[À faire]
• A. D'après l'extrait sur l'acier, quelle capacité annuelle est prévue pour l'usine mini-mill de Luleå ?
• B. Recopiez le passage de l'extrait sur l'acier situé entre "Structure de marché" et "les capitaux responsables.", ces deux bornes comprises.

[Extrait fourni]
──────────

Position dominante dans l’acier à haute résistance, représentant environ 35 % des revenus actuels, avec objectif à 50 % à moyen terme. Ce segment est moins concurrentiel, plus rentable, et essentiel pour les secteurs automobile, aéronautique et du transport.
Structure financière saine :
Trésorerie nette de 15 Mds SEK (~1,3 Md€), pour une capitalisation boursière d’environ 51 Mds SEK (~4,45 Mds€).
Rentabilité solide:
PER ajusté (P/E) de 9,2x (2025) et rendement du dividende élevé, à 5,05 %.
Production locale aux États-Unis >90 %, ce qui évite l’impact des droits de douane US et permet de capter les prix locaux plus élevés.
Projet d’usine mini-mill (des aciéries électriques plus compactes, flexibles et écologiques) sans énergie fossile à Luleå :
Capacité de 2,5 Mt/an, réduction de 3 Mt CO₂/an. Objectif : opérationnel fin 2028.
Clients stratégiques pour l’acier vert :
Caterpillar, John Deere, Volvo, CNH. Tous recherchent des matériaux durables pour verdir leurs chaînes de valeur.
Sous-performance boursière récente malgré une hausse YTD de +28,5 %. Les concurrents comme thyssenkrupp (+120 %) ou ArcelorMittal (+25 %) ont fait mieux.
Dépendance à la Chine, qui représente 55 % de la production mondiale d’acier.
Capex élevé :
Le projet Luleå représente un investissement total de 40 Mds SEK (~3,5 Mds€), avec un surcoût net d’environ 27 Mds SEK (~2,35 Mds€) par rapport aux dépenses de maintien nécessaires.
Structure de marché éclatée :
aucun acteur ne contrôle plus de 6 % de part de marché (ex. Baowu Steel en Chine), ce qui limite la consolidation et les économies d’échelle.
Rendement futur incertain sur certains investissements sans subvention directe garantie.
Positionnement ESG fort qui attire les capitaux responsables.
Premium environnemental :
l’acier vert pourrait se vendre avec une surcote de 300 €/tonne, selon SSAB.
Objectif de neutralité carbone dès 2030 — contre 2050 pour ArcelorMittal — qui confère un avantage concurrentiel majeur.
Mécanisme d’Ajustement Carbone aux Frontières (CBAM) :
Taxe carbone européenne sur les importations, favorable aux producteurs décarbonés européens.
Projet Stegra (ex-H2 Steel) à Boden :
Future usine concurrente suédoise basée sur l’hydrogène vert (réduction de 95 % des émissions).

──────────

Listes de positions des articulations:
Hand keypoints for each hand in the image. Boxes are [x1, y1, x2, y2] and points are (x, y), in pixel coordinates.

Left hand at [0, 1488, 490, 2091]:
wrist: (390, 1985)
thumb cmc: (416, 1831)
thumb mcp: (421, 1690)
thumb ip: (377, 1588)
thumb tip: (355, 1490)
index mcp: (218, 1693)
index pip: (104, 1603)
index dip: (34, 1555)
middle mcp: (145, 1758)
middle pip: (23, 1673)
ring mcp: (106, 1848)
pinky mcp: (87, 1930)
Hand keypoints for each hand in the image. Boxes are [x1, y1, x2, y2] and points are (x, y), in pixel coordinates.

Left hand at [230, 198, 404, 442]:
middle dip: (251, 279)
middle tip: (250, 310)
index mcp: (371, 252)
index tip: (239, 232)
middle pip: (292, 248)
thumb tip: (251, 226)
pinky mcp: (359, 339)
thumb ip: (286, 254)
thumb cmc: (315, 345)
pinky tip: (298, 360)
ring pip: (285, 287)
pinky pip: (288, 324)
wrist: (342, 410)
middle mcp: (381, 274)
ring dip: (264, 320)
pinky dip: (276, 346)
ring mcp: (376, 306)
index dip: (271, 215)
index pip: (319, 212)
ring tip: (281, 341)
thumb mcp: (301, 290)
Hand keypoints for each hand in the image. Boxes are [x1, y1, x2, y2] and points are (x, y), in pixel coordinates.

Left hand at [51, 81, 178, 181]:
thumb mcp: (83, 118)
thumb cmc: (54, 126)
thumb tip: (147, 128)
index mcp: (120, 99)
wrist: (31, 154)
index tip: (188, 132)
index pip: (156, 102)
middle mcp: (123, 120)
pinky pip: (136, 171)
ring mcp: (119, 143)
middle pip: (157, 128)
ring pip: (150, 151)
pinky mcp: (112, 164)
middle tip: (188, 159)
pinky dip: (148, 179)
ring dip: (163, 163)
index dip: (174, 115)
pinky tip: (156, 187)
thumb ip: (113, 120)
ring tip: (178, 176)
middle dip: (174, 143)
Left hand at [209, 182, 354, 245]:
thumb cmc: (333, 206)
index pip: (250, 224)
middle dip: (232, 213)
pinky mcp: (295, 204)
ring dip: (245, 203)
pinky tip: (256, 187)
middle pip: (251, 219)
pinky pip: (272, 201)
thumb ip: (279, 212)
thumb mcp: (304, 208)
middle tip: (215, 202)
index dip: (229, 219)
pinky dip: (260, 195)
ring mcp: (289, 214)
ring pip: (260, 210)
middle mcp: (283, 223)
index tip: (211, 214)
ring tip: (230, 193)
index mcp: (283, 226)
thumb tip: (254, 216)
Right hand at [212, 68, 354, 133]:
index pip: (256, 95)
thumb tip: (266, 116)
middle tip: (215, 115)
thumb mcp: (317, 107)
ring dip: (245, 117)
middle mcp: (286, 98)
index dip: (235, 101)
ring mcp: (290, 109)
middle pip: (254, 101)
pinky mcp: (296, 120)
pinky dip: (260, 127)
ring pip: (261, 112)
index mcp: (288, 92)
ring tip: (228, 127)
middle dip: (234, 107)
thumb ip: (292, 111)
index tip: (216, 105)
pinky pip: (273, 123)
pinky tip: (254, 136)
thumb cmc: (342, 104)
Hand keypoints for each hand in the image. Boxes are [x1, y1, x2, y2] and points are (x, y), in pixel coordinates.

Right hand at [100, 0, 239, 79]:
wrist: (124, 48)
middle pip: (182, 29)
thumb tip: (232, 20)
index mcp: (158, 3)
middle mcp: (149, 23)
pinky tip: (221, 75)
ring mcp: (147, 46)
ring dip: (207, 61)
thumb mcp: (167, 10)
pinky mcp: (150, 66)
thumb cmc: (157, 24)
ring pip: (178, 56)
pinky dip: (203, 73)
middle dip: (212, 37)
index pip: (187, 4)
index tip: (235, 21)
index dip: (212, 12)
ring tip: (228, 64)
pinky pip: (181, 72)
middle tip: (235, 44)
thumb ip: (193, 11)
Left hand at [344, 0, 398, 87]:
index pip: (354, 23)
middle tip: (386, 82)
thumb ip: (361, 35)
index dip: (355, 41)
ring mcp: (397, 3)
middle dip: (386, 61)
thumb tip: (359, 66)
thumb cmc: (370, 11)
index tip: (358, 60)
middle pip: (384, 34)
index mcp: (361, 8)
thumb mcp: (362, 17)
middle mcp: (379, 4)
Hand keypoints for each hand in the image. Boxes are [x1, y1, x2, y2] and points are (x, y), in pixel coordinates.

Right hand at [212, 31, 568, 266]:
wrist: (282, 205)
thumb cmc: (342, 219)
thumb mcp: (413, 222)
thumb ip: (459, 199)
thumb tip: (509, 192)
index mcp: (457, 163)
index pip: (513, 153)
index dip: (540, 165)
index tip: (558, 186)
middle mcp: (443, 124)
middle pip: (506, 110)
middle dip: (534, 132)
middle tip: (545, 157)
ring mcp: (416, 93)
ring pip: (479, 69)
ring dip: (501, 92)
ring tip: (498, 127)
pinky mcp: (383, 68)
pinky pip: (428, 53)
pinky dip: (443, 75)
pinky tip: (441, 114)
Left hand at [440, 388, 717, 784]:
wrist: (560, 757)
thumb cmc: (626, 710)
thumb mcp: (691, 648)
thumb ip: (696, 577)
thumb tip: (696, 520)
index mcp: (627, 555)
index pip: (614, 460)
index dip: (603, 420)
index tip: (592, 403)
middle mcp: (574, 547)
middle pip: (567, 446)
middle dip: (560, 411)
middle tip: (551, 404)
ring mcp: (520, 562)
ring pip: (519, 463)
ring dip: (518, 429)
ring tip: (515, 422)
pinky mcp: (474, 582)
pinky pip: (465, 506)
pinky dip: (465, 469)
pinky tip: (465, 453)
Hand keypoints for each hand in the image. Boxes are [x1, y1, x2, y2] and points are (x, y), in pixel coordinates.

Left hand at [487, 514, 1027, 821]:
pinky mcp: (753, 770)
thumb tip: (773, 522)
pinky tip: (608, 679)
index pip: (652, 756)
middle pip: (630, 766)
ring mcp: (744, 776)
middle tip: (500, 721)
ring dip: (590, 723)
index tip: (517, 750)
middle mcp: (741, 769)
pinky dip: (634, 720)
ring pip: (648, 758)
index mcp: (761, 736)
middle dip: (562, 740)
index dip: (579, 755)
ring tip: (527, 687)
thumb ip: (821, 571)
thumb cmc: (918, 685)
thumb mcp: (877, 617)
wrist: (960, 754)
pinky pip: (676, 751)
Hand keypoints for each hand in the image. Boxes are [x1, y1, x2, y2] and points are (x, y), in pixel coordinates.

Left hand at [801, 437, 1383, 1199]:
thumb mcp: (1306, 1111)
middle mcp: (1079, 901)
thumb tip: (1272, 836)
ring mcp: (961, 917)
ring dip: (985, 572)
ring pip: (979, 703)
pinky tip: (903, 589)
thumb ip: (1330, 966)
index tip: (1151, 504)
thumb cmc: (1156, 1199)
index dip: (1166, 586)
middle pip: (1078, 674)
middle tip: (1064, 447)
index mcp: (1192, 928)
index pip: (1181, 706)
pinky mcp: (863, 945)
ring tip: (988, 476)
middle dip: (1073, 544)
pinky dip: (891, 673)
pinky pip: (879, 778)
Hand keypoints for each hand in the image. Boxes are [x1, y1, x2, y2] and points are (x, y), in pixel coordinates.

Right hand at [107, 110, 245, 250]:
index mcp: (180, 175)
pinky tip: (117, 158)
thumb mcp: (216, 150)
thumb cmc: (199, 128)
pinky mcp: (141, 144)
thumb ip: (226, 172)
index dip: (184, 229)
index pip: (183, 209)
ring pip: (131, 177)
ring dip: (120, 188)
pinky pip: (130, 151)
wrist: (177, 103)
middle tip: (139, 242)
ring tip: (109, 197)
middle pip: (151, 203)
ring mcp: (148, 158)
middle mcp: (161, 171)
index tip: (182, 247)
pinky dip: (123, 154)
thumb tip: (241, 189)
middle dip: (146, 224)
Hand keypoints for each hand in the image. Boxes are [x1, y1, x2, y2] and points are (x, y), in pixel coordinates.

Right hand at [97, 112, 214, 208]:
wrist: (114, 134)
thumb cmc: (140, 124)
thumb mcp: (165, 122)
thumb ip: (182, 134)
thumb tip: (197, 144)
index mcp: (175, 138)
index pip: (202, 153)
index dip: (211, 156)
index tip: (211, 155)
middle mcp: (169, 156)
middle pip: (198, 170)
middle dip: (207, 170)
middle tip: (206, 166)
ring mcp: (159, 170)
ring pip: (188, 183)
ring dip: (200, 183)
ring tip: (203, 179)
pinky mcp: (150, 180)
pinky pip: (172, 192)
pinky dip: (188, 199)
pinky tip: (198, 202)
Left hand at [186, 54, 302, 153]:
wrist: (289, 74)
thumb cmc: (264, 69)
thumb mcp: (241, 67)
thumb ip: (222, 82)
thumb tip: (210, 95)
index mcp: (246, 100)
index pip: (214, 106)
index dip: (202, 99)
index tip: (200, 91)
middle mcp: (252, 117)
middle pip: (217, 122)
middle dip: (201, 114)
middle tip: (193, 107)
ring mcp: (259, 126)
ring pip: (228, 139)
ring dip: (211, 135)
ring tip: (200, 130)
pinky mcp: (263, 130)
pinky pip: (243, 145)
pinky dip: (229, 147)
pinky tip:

──────────

[Résultats par tâche]
• A. 2,5 Mt par an.

• B.
Structure de marché éclatée :
aucun acteur ne contrôle plus de 6 % de part de marché (ex. Baowu Steel en Chine), ce qui limite la consolidation et les économies d’échelle.
Rendement futur incertain sur certains investissements sans subvention directe garantie.
Positionnement ESG fort qui attire les capitaux responsables.